- Born: Tarek Farouk A. Abdelzaher Egypt
- Education: Ain Shams University (B.Sc., M.Sc., Electrical & Computer Engineering); University of Michigan (Ph.D., Computer Science and Engineering, 1999);
- Occupations: Computer scientist, professor
- Employer: University of Illinois at Urbana–Champaign
- Known for: Real-time computing; Cyber-physical systems (CPS); Social sensing and IoT;
- Notable work: Editor-in-Chief of Journal of Real-Time Systems (20 years)
- Title: Sohaib and Sara Abbasi Professor of Computer Science; Willett Faculty Scholar
- Awards: Outstanding Technical Achievement and Leadership Award in Real-Time Systems (IEEE, 2012); Xerox Award for Faculty Research (2011); ACM Fellow (2019); IEEE Fellow (2021);
- Scientific career
- Doctoral advisor: Kang G. Shin
- Website: https://abdelzaher.cs.illinois.edu

= Tarek Abdelzaher =

Egyptian computer scientist

Tarek Farouk A. Abdelzaher is an Egyptian-American computer scientist.

Abdelzaher earned bachelor's and master's degrees in at computer and electrical engineering at Ain Shams University, followed by a doctorate from the University of Michigan in 1999, advised by Kang G. Shin.

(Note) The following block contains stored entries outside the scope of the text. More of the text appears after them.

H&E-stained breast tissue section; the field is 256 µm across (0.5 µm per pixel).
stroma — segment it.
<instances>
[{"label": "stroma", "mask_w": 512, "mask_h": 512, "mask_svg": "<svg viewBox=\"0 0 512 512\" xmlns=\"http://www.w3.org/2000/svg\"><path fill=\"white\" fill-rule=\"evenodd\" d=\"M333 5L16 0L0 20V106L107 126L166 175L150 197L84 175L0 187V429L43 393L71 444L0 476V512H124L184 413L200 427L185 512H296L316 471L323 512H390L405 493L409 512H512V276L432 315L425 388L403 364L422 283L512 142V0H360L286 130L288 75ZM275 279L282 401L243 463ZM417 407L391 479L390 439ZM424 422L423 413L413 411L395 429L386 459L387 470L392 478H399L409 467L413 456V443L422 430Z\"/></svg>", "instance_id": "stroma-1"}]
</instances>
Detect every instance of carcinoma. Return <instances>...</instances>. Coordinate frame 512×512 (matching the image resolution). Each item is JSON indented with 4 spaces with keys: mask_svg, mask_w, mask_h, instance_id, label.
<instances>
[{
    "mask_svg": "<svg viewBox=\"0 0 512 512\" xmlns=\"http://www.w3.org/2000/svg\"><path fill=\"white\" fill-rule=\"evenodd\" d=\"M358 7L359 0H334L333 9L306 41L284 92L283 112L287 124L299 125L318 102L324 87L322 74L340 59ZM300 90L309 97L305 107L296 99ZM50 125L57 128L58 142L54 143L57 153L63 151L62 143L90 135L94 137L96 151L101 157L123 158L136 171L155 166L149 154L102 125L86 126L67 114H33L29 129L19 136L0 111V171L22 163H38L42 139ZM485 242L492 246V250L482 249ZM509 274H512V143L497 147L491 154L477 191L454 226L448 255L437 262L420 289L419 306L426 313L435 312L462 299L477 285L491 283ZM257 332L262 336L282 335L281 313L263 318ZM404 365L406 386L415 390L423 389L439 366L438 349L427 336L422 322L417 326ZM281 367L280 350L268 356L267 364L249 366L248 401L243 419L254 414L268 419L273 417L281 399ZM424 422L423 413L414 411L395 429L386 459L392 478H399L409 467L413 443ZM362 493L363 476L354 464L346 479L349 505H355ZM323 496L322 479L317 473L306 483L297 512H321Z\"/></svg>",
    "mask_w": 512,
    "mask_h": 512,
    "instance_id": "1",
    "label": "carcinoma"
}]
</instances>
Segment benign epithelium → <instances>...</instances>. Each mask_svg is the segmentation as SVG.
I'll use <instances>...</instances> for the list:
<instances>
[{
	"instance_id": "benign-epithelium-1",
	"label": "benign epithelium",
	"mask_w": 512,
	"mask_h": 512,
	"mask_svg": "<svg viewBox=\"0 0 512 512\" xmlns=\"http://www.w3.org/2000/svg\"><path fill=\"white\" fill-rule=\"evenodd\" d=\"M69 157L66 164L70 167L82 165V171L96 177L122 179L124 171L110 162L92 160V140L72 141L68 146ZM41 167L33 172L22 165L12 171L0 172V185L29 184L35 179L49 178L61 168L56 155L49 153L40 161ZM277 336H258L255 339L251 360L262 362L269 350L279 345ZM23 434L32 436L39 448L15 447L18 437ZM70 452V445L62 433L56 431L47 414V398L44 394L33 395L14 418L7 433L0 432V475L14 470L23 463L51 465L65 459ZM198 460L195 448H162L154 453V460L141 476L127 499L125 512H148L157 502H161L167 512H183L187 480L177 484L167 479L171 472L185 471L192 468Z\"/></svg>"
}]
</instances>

He is the Sohaib and Sara Abbasi Professor of Computer Science at the University of Illinois. Abdelzaher was chief editor of the Journal of Real-Time Systems for twenty years. In 2019, Abdelzaher was awarded fellow status by the Association for Computing Machinery. He was granted an equivalent honor by the IEEE in 2021, "for contributions to cyber-physical systems and real-time computing."